Request: All of the listing should be returned as written, apart from any picture in it.

•••••

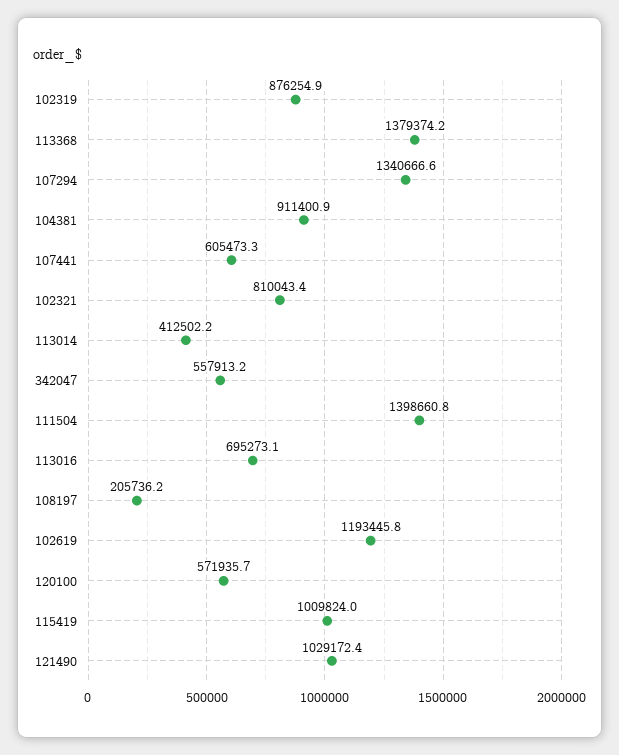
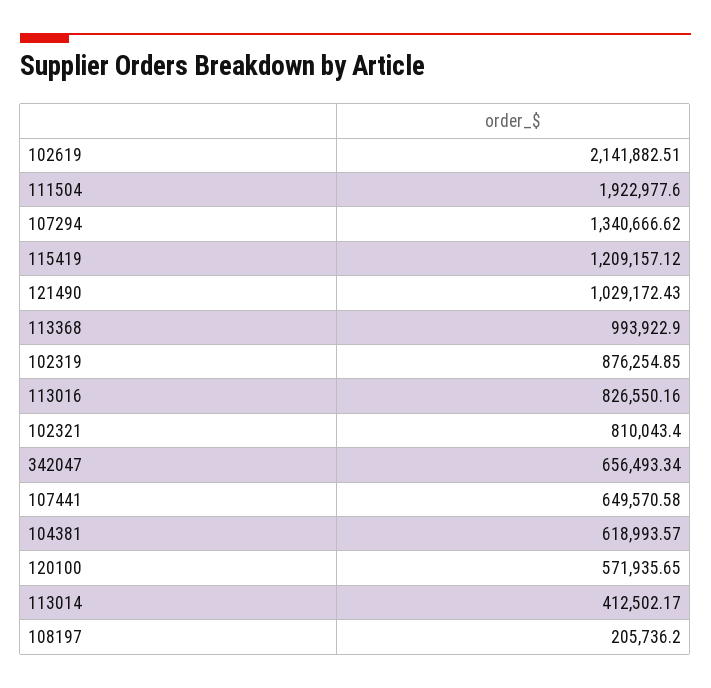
113368: 1379374.2 -> 993922.9
104381: 911400.9 -> 618993.57
107441: 605473.3 -> 649570.58
342047: 557913.2 -> 656493.34
111504: 1398660.8 -> 1922977.6
113016: 695273.1 -> 826550.16
102619: 1193445.8 -> 2141882.51
115419: 1009824 -> 1209157.12

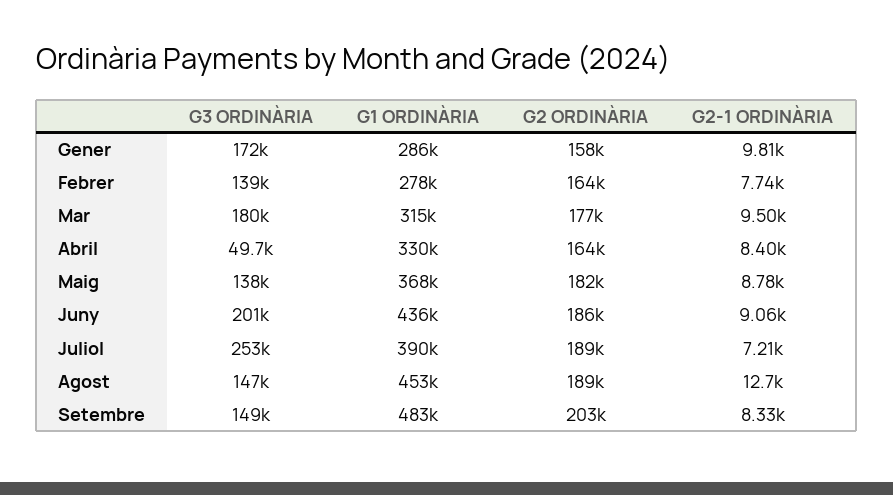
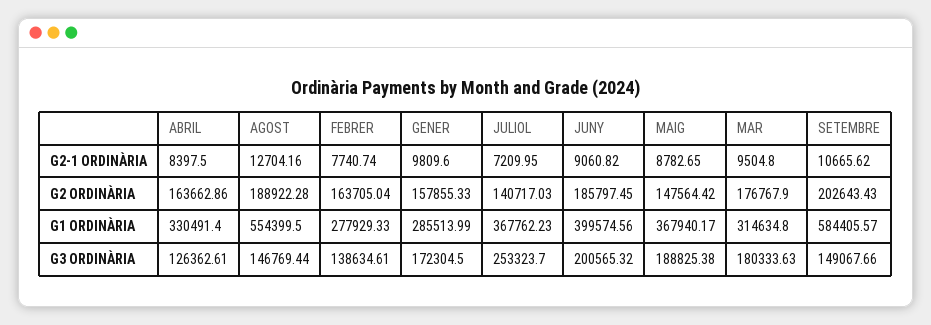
G3 ORDINÀRIA, Abril: 49700 -> 126362.61
G3 ORDINÀRIA, Maig: 138000 -> 188825.38
G2 ORDINÀRIA, Maig: 182000 -> 147564.42
G1 ORDINÀRIA, Juny: 436000 -> 399574.56
G1 ORDINÀRIA, Juliol: 390000 -> 367762.23
G2 ORDINÀRIA, Juliol: 189000 -> 140717.03
G1 ORDINÀRIA, Agost: 453000 -> 554399.5
G1 ORDINÀRIA, Setembre: 483000 -> 584405.57
G2-1 ORDINÀRIA, Setembre: 8330 -> 10665.62

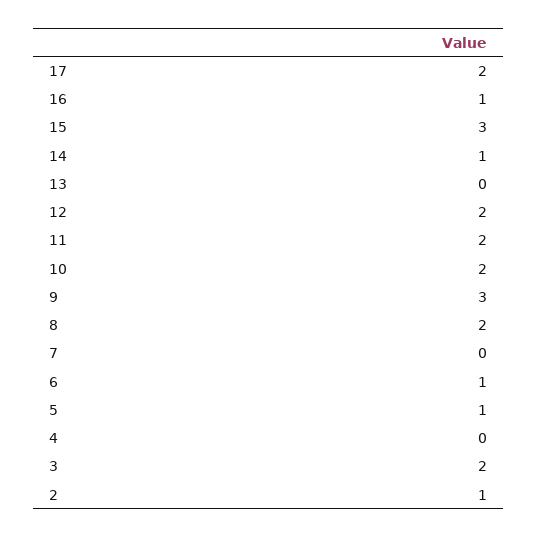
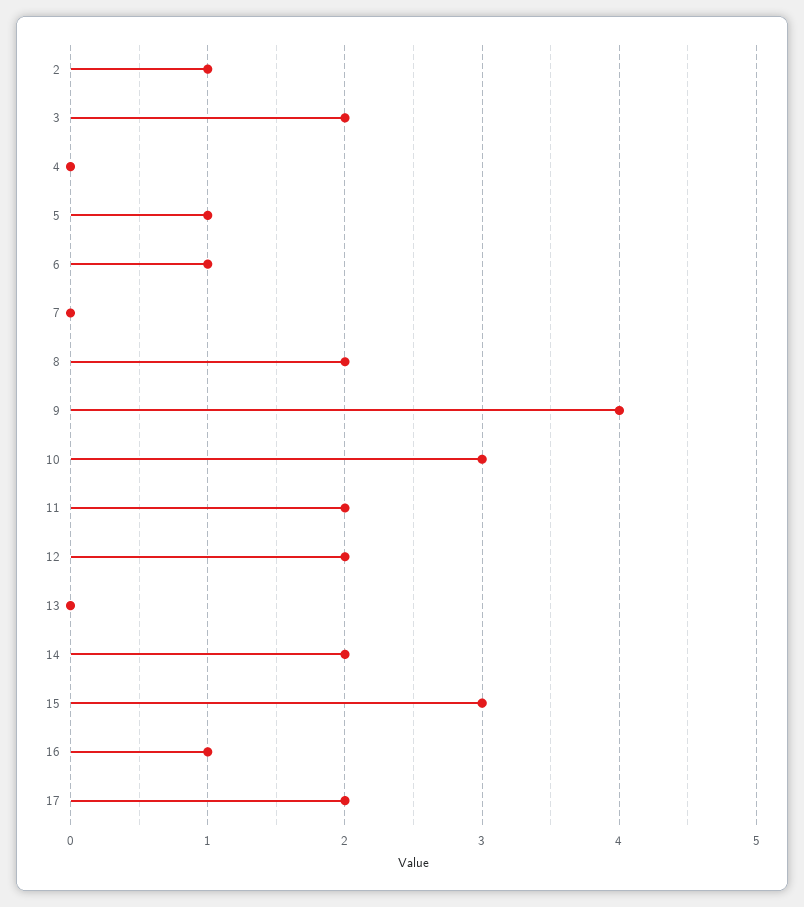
14: 1 -> 2
10: 2 -> 3
9: 3 -> 4

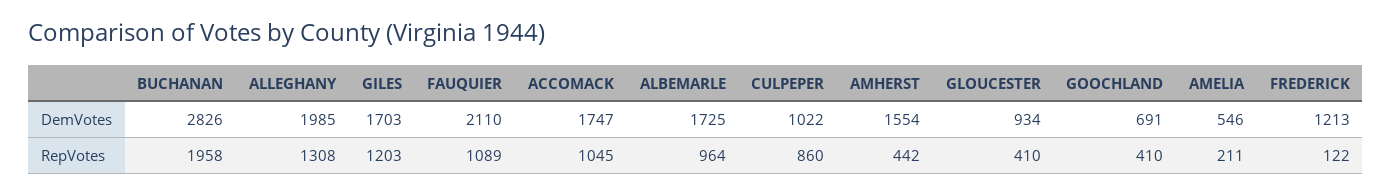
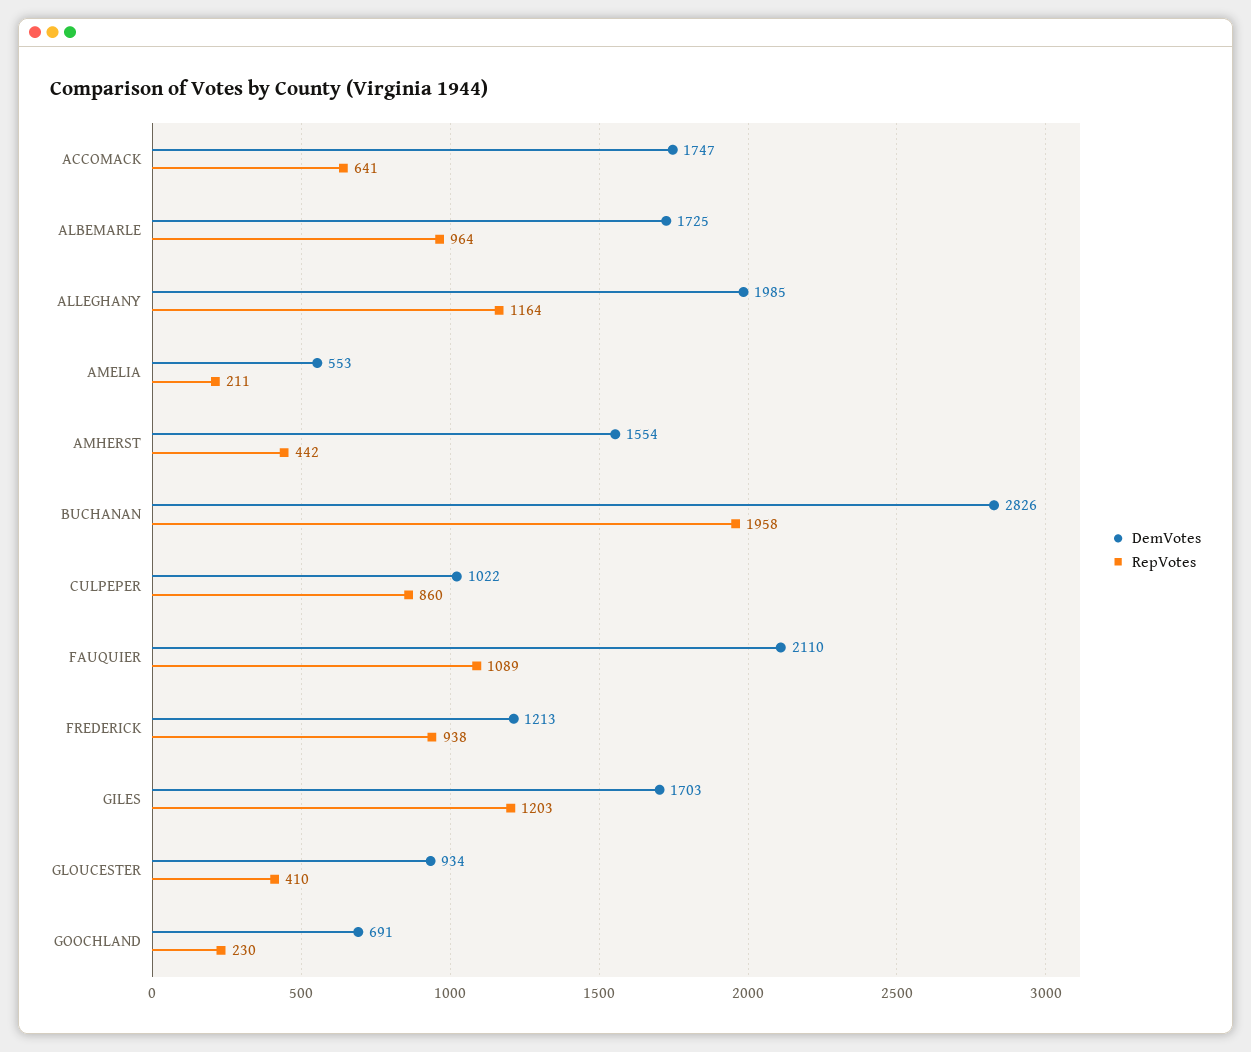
DemVotes, AMELIA: 546 -> 553
RepVotes, ALLEGHANY: 1308 -> 1164
RepVotes, ACCOMACK: 1045 -> 641
RepVotes, GOOCHLAND: 410 -> 230
RepVotes, FREDERICK: 122 -> 938

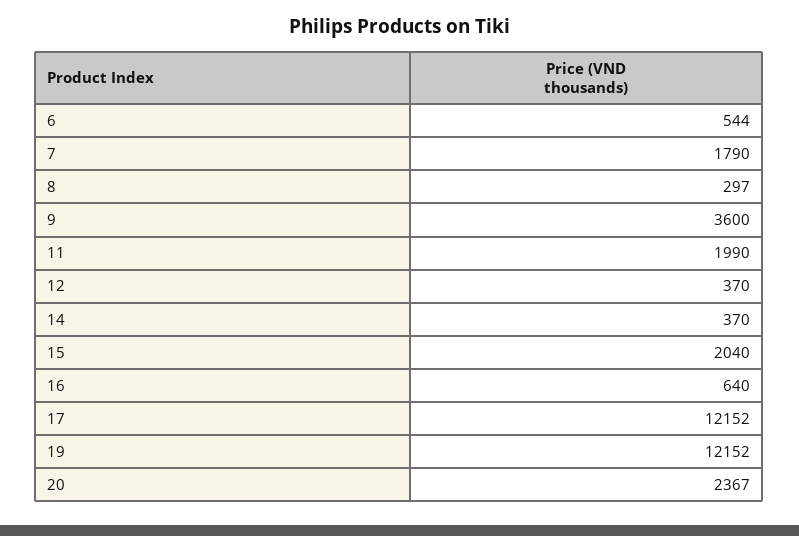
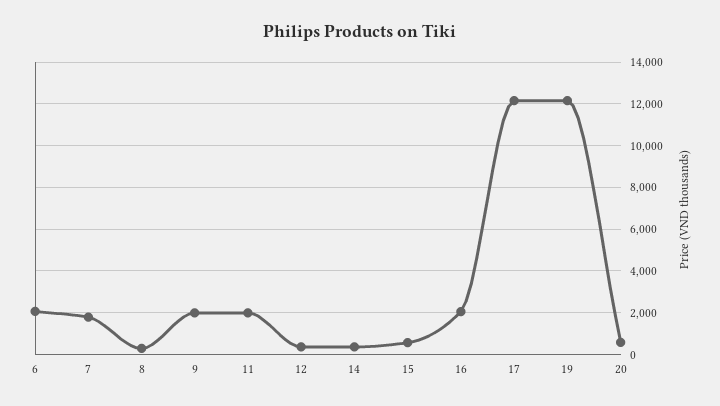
6: 544 -> 2000
9: 3600 -> 2000
15: 2040 -> 500
16: 640 -> 2000
20: 2367 -> 500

•••••

Task result:
113368: 1379374.2 -> 993922.9
104381: 911400.9 -> 618993.57
107441: 605473.3 -> 649570.58
342047: 557913.2 -> 656493.34
111504: 1398660.8 -> 1922977.6
113016: 695273.1 -> 826550.16
102619: 1193445.8 -> 2141882.51
115419: 1009824 -> 1209157.12

G3 ORDINÀRIA, Abril: 49700 -> 126362.61
G3 ORDINÀRIA, Maig: 138000 -> 188825.38
G2 ORDINÀRIA, Maig: 182000 -> 147564.42
G1 ORDINÀRIA, Juny: 436000 -> 399574.56
G1 ORDINÀRIA, Juliol: 390000 -> 367762.23
G2 ORDINÀRIA, Juliol: 189000 -> 140717.03
G1 ORDINÀRIA, Agost: 453000 -> 554399.5
G1 ORDINÀRIA, Setembre: 483000 -> 584405.57
G2-1 ORDINÀRIA, Setembre: 8330 -> 10665.62

14: 1 -> 2
10: 2 -> 3
9: 3 -> 4

DemVotes, AMELIA: 546 -> 553
RepVotes, ALLEGHANY: 1308 -> 1164
RepVotes, ACCOMACK: 1045 -> 641
RepVotes, GOOCHLAND: 410 -> 230
RepVotes, FREDERICK: 122 -> 938

6: 544 -> 2000
9: 3600 -> 2000
15: 2040 -> 500
16: 640 -> 2000
20: 2367 -> 500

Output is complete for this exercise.